Most objects in the task will go into the package, but there are usually a few you wouldn't want there: objects that are concerned only with how to create the package in the first place, and ephemeral system clutter such as \code{.Random.seed}. The default exceptions are: functions \code{pre.install.hook.<<pkg>>}, \code{.First.task}, and \code{.Last.task}; data \code{forced!exports}, \code{.required}, \code{tasks}, \code{.Traceback}, \code{.packageName}, \code{last.warning}, \code{.Last.value}, \code{.Random.seed}, \code{.SavedPlots}; and any character vector whose name ends with ".doc".

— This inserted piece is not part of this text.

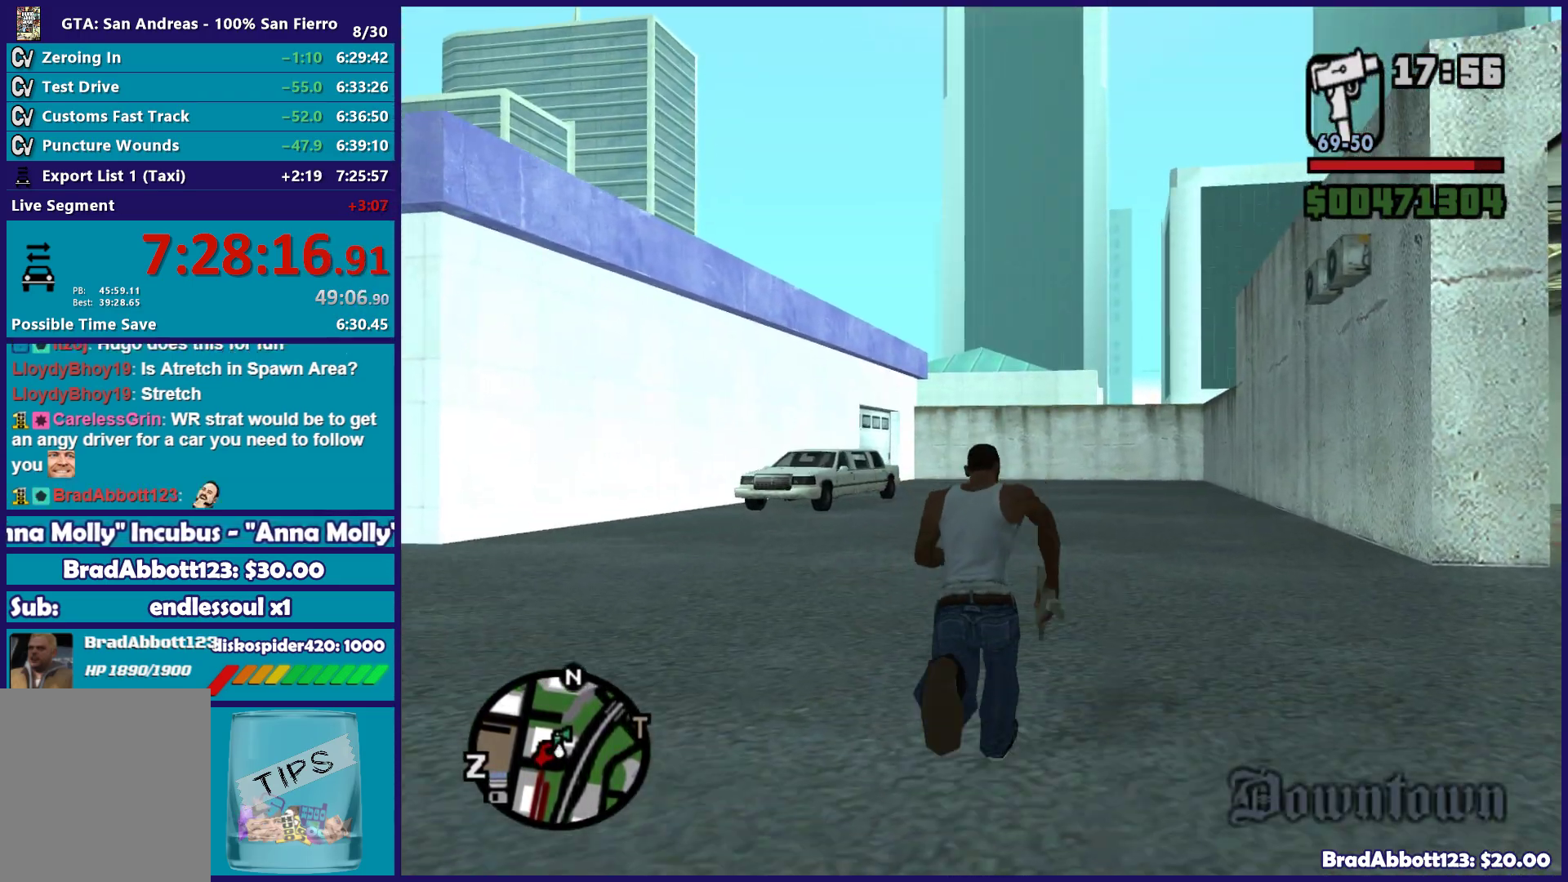
{"buttons": [], "left_stick": "up", "right_stick": "center", "button_events": [[50, "A", "up"], [167, "A", "down"], [250, "A", "up"], [383, "A", "down"], [467, "A", "up"]]}
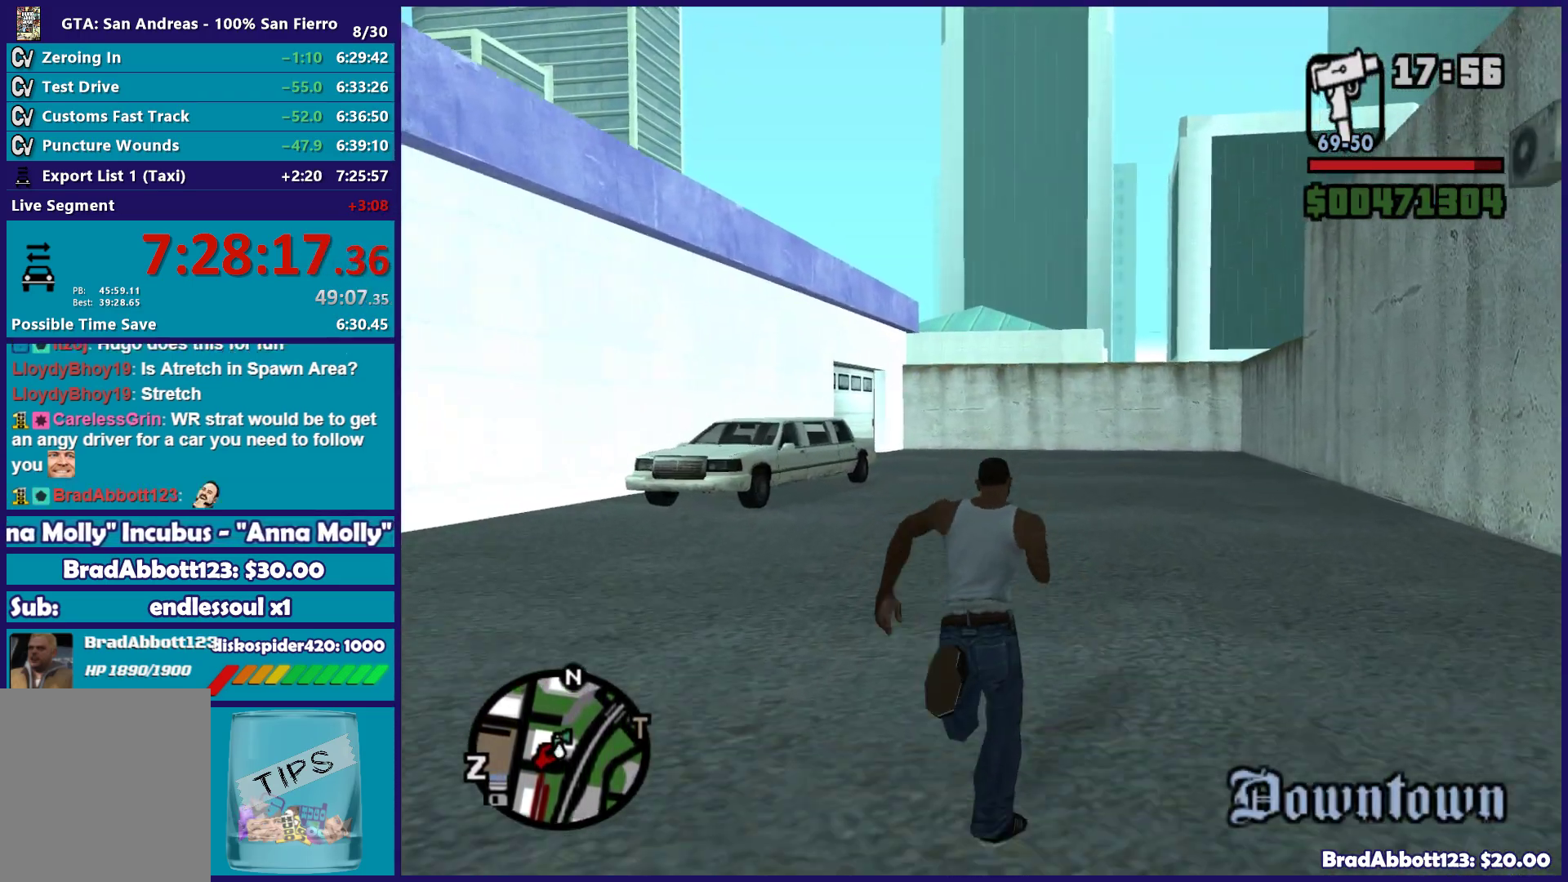
{"buttons": ["A"], "left_stick": "up", "right_stick": "center", "button_events": [[67, "A", "down"], [150, "A", "up"], [267, "A", "down"], [367, "A", "up"], [500, "A", "down"]]}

All pre-existing files in the "man", "src", "tests", "exec", "demo", "inst", and "R" subdirectories of the source-package directory will be removed (unless you have some \code{\link{mlazy}} objects; see below). Rd files in the task's "man" directory take precedence over Rd files that are created automatically by \code{pre.install} from \code{\link{flatdoc}}-style documentation. If an \code{.Rbuildignore} file is present in the task directory, it's copied to the package directory (NB I should include a facility in the pre-install hook for this). If there is a "changes.txt" file in the task directory, it will be copied to the "inst" subdirectory of the package, as will any files in the task's own "inst" subdirectory. Similarly, any DESCRIPTION file in the task directory will be copied to the package directory, after removing any "Built:" line. If there is no DESCRIPTION file in the task directory, a default DESCRIPTION file will be created in the package directory, but you'll certainly want to edit it before CRAN release; you can also generate the DESCRIPTION file yourself via the \code{pre.install.hook} override. Any "Makefile.*" in the task directory will be copied, as will any in the "src" subdirectory (not sure why both places are allowed). No other files or subdirectories in the package directory will be created or removed, but some essential files will be modified.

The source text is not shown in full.